▶ SELECTED EXTRACT:
- - - - -

Saturday, July 24, 2010

There must be a kind of, Houston, we have a problem... and then you make it worse for everyone

As per my comments about the changes in some of the key details I'd intended to use as a backdrop for Birthright actually no longer working, I've stumbled across a massive conflict for our boy. OMG. Even my eldest and her boyfriend were excited (and neither of them have read the first book even though they say they've lived the whole story - believe me, they are probably right and so I can forgive them - but they are both very passionate about the characters.

The idea came to me minutes before we had to leave for the movies but it's doing this manic mutation in my brain and I think it might...actually if would be feckn amazing if it WORKED. SQUEEEEEE

Have called for a meeting of my trusty students (aka The Babes). They will tell me if I'm on to a good thing or not.

Thursday, July 22, 2010

Reviews of Banquo's Son

I have been requested to provide some reviews of Banquo’s Son. Below are exacts from the many reviews I’ve received since the book was published. I have NOT included the bits where the reviewer has summarized the story, comment on their own knowledge of Shakespeare or how the book came to be. I’ve just selected the comments which relate directly to the quality of the story. I have NOT removed anything negative. I haven’t included any online reviews cos, if you are keen, you can google them. *grin*

the LIANZA judges' report for the 2010 Children's Book Awards:

At a times when Shakespeare is in danger of disappearing from our school curriculum, Banquo's Son can be credited with doing more to keep his books alive than many other efforts to do so.

Tania Roxborogh takes us through historic Scotland and her story picks up where Macbeth left off. The judges were pleasantly surprised at how readable this historic work proved to be. While it introduced new characters, there were some recognisable ones - it was like coming across an old friend when characters from Macbeth appeared. Tania can be commended on her attention to historic detail and adventurous writing.

- - - - -

▶ TASKS:
1. Please reproduce the stretch of the blog entries from "As per my comments" through "about the characters.".
2. Answer these about the blog entries, one line each:
(a) What nickname does the writer give the trusty students?
(b) On what date was the entry headed "Reviews of Banquo's Son" posted?
(c) Which organization's judges' report for the 2010 Children's Book Awards is quoted?

▶ INFORMATION SUPPLIED:
- - - - -

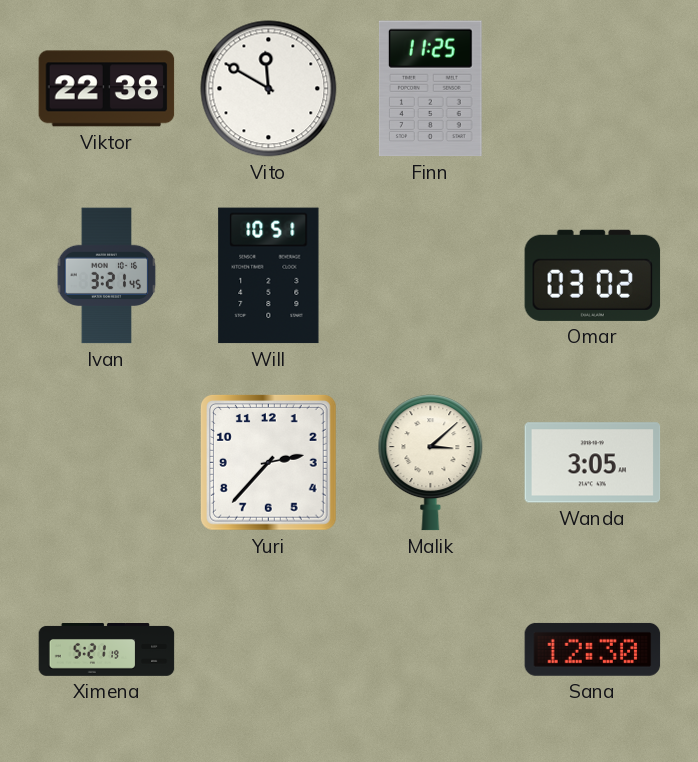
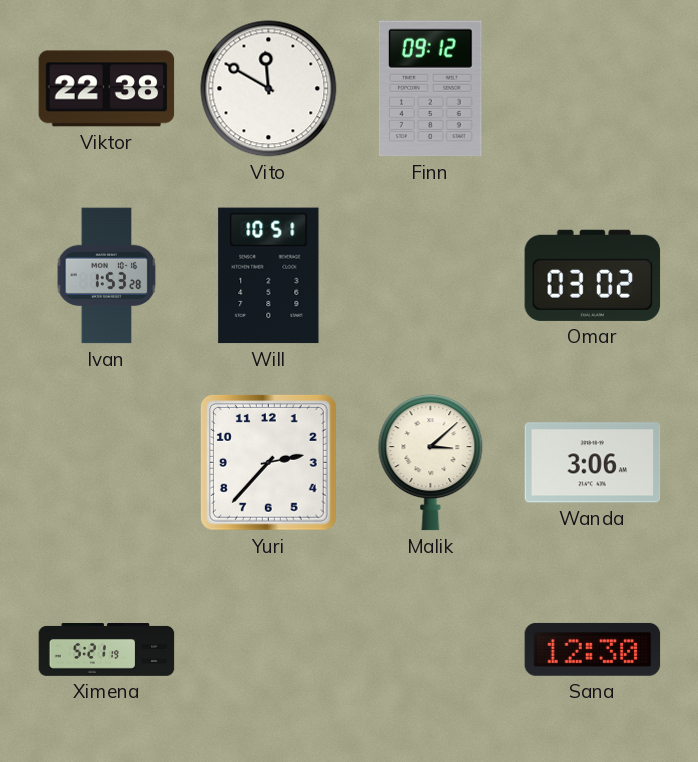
Finn: 11:25 -> 09:12
Ivan: 3:21 -> 1:53
Wanda: 3:05 -> 3:06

- - - - -

▶ SOLUTIONS TO THE PROBLEMS:
1.
As per my comments about the changes in some of the key details I'd intended to use as a backdrop for Birthright actually no longer working, I've stumbled across a massive conflict for our boy. OMG. Even my eldest and her boyfriend were excited (and neither of them have read the first book even though they say they've lived the whole story - believe me, they are probably right and so I can forgive them - but they are both very passionate about the characters.

2.
(a) The Babes
(b) Thursday, July 22, 2010
(c) LIANZA